**TEXT SHOWN:**
[start]
Raise Up Leaders

Feature: By Jack Mumford

What are leaders and where do we find them? These are two critical questions every church must answer for a fruitful future. Good leadership in the church can leave a lasting legacy of faithfulness. Poor leadership can create years of fruitless ministry. In the church and everything from the workplace to a camping trip with friends, leadership makes or breaks organizations and relationships. So what is leadership and where do we find leaders?

Every follower is called to be a leader.

John Maxwell defines leadership as, “Influence, nothing less nothing more.” Many in the church don’t think of themselves as leaders. But according to Maxwell if you influence people – persuade people toward a decision, direction or goal, you are leading them, regardless of what you call yourself. Inaction and apathy could lead others if they are impressionable.

Leadership in God’s kingdom is very interesting and counter-intuitive. We have one chief leader who desires to make every follower a leader. It’s one of the only endeavors where the leader shares leadership. This King saw his subjects as more valuable than himself. He came to serve, not be served. He is God incarnate; we must take our cues from him.

The most miraculous thing about leadership in God’s kingdom is the way you become a leader, “Follow me and I will make you fishers of men” (Matthew 4:19). In God’s kingdom, you become a leader by following! Do you want to be a great leader? Become the greatest follower of the King. Jesus begins his ministry by sharing leadership. What is he saying to these fishermen? Follow me and I will make men follow you. If he went to the metal workers he would have said, “Follow me and I will make you forgers of men.” If he went to the farmers he would have said, “Follow me and I will make you harvesters of men.” The vocation isn’t the important thing, leadership and a following is.

Understand, Jesus needs no help in leading his kingdom. He shares his leadership for our benefit, our development, our service and our pleasure. But the keys to the kingdom are forged in service and sacrifice, very different than our corporate world today. In the Old Testament, kings only shared their leadership with their offspring. Jesus invites everyone who believes to become sons and daughters of the Most High God – literally inviting us into the family to inherit the kingdom. Guess what that means? Everyone who claims Jesus as Lord is a leader, a fisher of men, a shaper of men, a trailblazer. Too many times I hear people say they’re not leaders, it’s not their gifting. If you’ve answered the high calling of God, you’ve been adopted as a son or daughter into the kingdom that you are going to inherit. This is the best form of nepotism!

Don't hire staff, recruit volunteers instead.

I believe paid staff can sometimes be a detriment to true and lasting leadership, and I’m paid staff! Why would I say that? Our church is in a position to fill a role and we are considering either staffing (paying an educated leader) or finding a volunteer. Training is involved in both endeavors, but one has a crucial difference of being relationally motivated while the other is monetarily driven, at least in the beginning. Many of our churches believe that they need more people to do ministry. I feel the tension myself as I move from one ministry to the next, juggling the different hats that a small church pastor does in a given week. We believe we can have that “Yes Sir” mentality in someone who is on the line, because they are working for a pay check and have little freedom to do otherwise. Volunteers, however, force us to lead not just hired hands but people who need our help and whom we need help from. I assure you that a volunteer’s help is more than just accomplishing a ministry role. They help in areas of leadership in which you are weak and aren’t aware.
[end]
**EXERCISE REQUIREMENTS:**
A - In the leadership article, how does John Maxwell define leadership?
B - Please echo the leadership article, starting with "Understand, Jesus needs" and going on through "recruit volunteers instead.".
The listing isn't needed for any of this work.

**GIVEN DATA:**
[start]
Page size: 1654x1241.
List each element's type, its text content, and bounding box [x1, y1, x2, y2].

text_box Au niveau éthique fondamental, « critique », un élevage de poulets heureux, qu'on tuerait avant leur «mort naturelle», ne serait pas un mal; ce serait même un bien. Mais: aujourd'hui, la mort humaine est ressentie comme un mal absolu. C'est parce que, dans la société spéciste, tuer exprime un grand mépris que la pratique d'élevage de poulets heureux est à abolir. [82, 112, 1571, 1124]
[end]
**WRITTEN RESPONSES:**
A - He defines it as "Influence, nothing less nothing more."

B -
Understand, Jesus needs no help in leading his kingdom. He shares his leadership for our benefit, our development, our service and our pleasure. But the keys to the kingdom are forged in service and sacrifice, very different than our corporate world today. In the Old Testament, kings only shared their leadership with their offspring. Jesus invites everyone who believes to become sons and daughters of the Most High God – literally inviting us into the family to inherit the kingdom. Guess what that means? Everyone who claims Jesus as Lord is a leader, a fisher of men, a shaper of men, a trailblazer. Too many times I hear people say they’re not leaders, it’s not their gifting. If you’ve answered the high calling of God, you’ve been adopted as a son or daughter into the kingdom that you are going to inherit. This is the best form of nepotism!

Don't hire staff, recruit volunteers instead.